**Work to complete**
From the listing below, copy each line that contains the word "likely".

**Material for this exercise**
+++

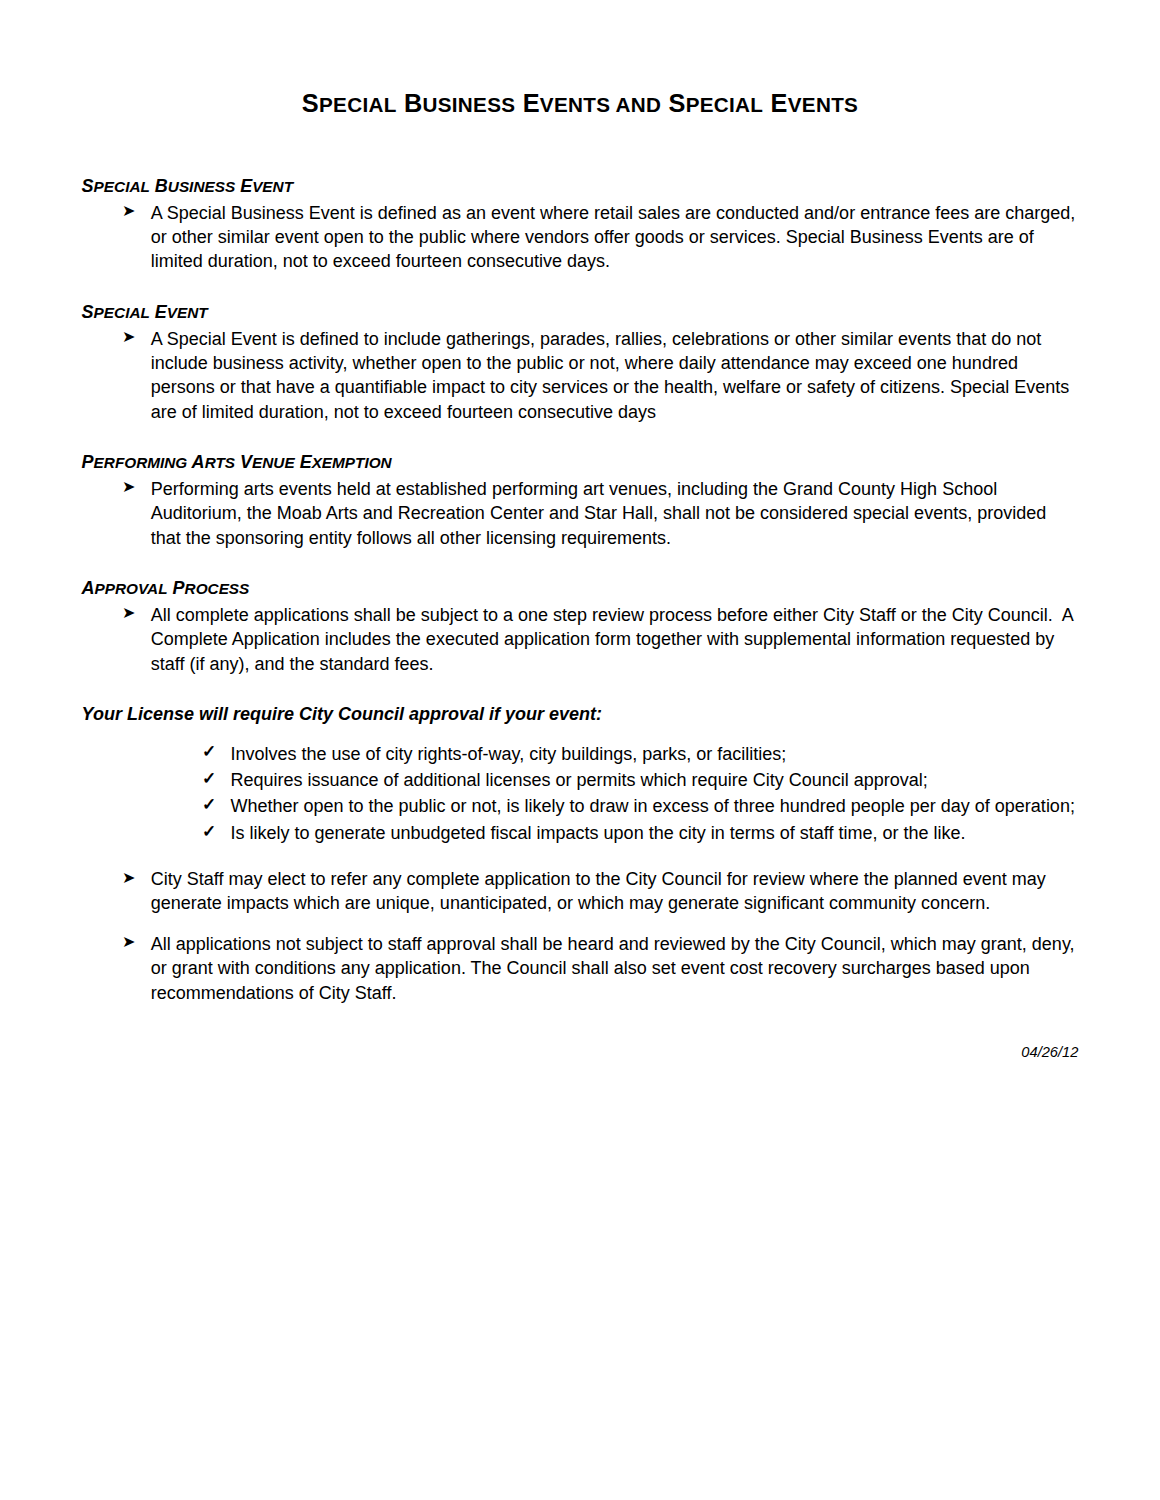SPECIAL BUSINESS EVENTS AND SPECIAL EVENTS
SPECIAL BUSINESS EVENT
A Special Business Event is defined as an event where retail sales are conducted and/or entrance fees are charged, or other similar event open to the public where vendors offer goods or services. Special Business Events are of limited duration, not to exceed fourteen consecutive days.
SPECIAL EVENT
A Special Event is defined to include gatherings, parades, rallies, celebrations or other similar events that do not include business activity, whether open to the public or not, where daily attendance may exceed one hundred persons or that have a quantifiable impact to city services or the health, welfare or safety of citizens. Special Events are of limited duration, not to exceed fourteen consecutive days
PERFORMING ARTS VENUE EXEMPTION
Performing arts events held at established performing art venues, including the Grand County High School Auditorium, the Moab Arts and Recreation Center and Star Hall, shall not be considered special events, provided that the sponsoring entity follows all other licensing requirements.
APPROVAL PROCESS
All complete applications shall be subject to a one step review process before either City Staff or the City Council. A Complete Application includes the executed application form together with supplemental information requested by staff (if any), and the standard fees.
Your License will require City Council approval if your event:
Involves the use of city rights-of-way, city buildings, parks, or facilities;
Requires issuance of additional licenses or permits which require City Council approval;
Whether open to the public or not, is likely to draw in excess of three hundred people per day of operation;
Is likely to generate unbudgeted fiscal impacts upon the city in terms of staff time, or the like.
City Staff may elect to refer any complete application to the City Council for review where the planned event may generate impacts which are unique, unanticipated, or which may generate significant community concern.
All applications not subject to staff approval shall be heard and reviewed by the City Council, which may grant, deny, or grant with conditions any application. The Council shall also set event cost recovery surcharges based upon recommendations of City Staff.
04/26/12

+++

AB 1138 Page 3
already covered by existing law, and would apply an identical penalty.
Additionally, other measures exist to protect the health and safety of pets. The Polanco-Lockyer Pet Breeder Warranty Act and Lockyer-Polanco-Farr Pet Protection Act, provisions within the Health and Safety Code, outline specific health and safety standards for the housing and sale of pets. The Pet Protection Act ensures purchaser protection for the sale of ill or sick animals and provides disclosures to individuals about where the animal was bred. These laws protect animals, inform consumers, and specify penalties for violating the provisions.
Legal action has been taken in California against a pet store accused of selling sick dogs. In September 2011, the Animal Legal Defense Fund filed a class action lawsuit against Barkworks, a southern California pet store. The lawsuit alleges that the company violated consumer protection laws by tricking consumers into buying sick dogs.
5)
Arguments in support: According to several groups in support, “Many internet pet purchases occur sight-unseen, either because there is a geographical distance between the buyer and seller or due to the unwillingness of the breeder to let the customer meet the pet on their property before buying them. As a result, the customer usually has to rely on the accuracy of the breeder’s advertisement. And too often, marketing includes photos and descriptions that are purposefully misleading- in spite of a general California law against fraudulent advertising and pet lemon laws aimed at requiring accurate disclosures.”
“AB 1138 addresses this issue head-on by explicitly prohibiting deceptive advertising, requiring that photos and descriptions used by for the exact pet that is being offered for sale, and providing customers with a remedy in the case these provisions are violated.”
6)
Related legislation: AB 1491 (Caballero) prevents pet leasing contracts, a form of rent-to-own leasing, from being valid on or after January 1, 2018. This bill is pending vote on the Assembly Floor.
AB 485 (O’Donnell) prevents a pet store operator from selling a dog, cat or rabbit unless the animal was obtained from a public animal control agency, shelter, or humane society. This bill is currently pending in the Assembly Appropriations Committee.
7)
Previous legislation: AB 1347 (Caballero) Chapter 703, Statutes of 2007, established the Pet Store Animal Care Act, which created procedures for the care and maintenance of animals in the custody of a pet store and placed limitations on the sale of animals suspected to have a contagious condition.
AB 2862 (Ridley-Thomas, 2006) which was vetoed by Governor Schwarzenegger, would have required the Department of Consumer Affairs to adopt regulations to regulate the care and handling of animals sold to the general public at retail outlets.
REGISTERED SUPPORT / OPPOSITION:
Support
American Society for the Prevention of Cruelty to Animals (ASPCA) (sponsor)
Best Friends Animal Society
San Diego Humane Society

+++

**Your response**
Whether open to the public or not, is likely to draw in excess of three hundred people per day of operation;
Is likely to generate unbudgeted fiscal impacts upon the city in terms of staff time, or the like.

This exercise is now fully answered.